These circumstances stress the necessity of additional parameters which can guide the selection of patients who can be expected to achieve a complete response. Molecular markers in combination with good MRI and rigid proctoscopy examination may allow longer delays in surgery and one more pelvic MRI scan after 8–12 weeks.

In this study, we aimed to investigate some genetic factors that were found to be promising candidates using in silico methods of previously published datasets. As no genes were found to be statistically significant in all three datasets, four genes were chosen for further validation–three genes included in the Hallmark inflammatory response related to avoidance of immune detection that were found as significant for response in at least 2 analyzed datasets (IL6, CXCL9, CYBB), and one gene with prominent potential based on extensive literature search which was found to be significant in only one dataset (IDO1). Gene expression was evaluated by qPCR using GAPDH as a reference, which has been previously validated as one of optimal, most stably expressed housekeeping genes for gene expression-related experiments in rectal tumors (Vermani et al., 2020), which was confirmed in our cohort as well. However, statistical significance between responders and non-responders in relation to expression of selected genes (IL6, CYBB, CXCL9, IDO1) was not reached. Although there is significant potential of investigating genes associated with the inflammatory response in relation to therapy response in rectal cancer setting, the presence of population-specific parameters and limited number of samples might be potential reasons for the lack of validation in our study. When comparisons were made in the subgroup of patients who were operated, a significantly higher expression of IDO1 (p < 0.05) was found for TRG1 compared to TRG4. IDO1 is critical for tryptophan metabolism, and is regarded to have a significant effect on the modulation of T-cell behaviour and differentiation of regulatory T-cells. In a previous study which explored IDO1 expression using immunohistochemistry in postoperative specimens, the relation to pathological response was not found (p = 0.44). The same study showed that higher expression of IDO1 was associated with worse prognosis (Takasu et al., 2022). However, another study exploring nodal-positive LARC revealed that high IDO1 expression in specimens after nCRT completion was associated with improved overall survival (OS) (Schollbach et al., 2020). In our study, all but one patient was nodal-positive and our analyses were conducted on the initial specimens, which enabled us to analyze potential predictive biomarkers.

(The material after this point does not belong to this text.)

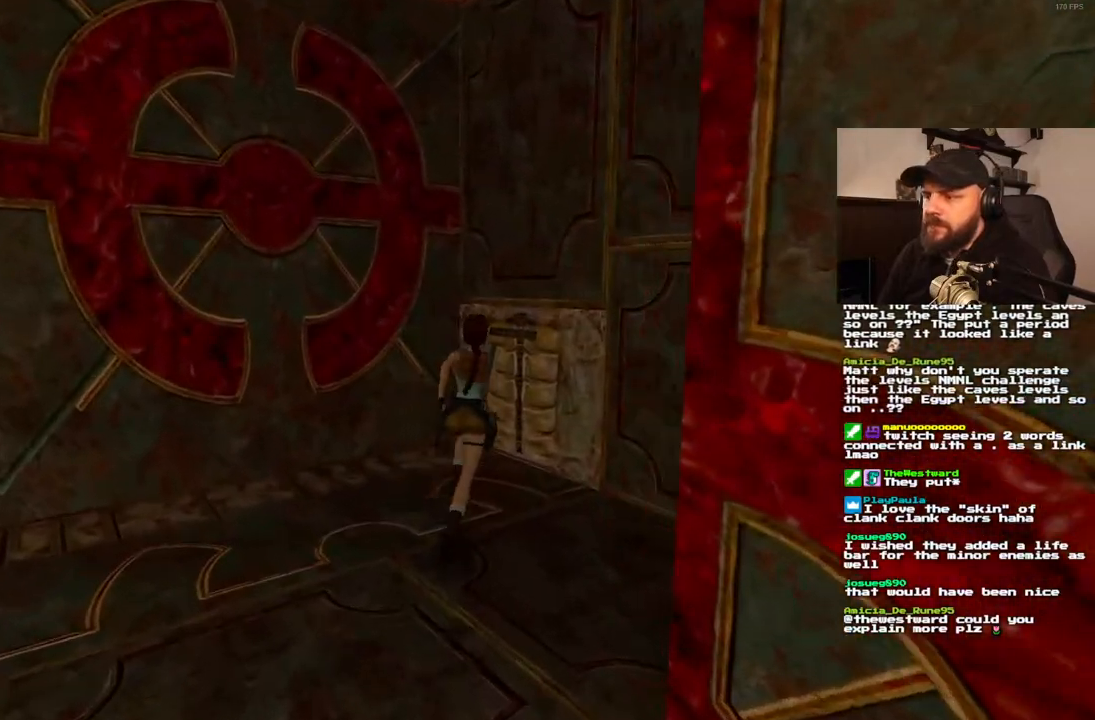
{"dt_ms": 500, "buttons": ["DPAD_RIGHT"], "left_stick": "center", "right_stick": "center", "events": [[133, "DPAD_RIGHT", "down"], [317, "DPAD_UP", "up"]]}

Concerning liquid biopsy parameters, periodic measurement of markers during patient follow up may also be crucial to prove the absence of the disease as well as for early detection of disease progression. This kind of approach has been investigated in metastatic colorectal cancer and it was shown that periodic sampling of liquid biopsy accompanied with ctDNA levels measurements can be valid for monitoring status of the disease and profile the response to treatment (van ’t Erve et al., 2022).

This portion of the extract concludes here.